_EXERCISE_
Pull out each line in the entries that contains the string "family", treating uppercase and lowercase as different.

_GIVEN RECORDS_
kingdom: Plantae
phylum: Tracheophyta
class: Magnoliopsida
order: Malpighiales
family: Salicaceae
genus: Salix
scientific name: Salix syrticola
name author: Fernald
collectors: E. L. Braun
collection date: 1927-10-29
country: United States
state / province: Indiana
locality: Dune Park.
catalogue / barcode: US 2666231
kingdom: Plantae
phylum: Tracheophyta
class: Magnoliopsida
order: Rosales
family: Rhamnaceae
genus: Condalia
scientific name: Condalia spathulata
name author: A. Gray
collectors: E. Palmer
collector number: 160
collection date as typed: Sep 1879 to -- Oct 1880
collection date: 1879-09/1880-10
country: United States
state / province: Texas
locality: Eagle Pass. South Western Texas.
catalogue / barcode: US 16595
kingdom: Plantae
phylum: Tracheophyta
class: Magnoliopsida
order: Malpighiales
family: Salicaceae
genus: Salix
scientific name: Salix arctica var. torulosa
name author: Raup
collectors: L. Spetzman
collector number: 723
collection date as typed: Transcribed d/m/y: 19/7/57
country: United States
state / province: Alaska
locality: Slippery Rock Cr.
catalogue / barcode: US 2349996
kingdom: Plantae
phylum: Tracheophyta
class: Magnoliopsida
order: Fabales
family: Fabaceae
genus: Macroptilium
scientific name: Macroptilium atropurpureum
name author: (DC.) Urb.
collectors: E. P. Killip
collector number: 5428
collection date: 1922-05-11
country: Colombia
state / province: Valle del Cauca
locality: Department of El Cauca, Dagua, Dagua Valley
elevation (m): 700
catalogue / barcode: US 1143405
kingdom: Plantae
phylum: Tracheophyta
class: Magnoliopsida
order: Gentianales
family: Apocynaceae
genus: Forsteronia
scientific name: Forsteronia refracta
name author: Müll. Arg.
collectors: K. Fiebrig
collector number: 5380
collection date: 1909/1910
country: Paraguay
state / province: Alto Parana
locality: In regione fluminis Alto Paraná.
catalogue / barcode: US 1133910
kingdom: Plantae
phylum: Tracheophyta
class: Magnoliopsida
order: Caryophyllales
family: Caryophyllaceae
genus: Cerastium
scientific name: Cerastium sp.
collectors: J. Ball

_RESPONSE TO THE TASK_
family: Salicaceae
family: Rhamnaceae
family: Salicaceae
family: Fabaceae
family: Apocynaceae
family: Caryophyllaceae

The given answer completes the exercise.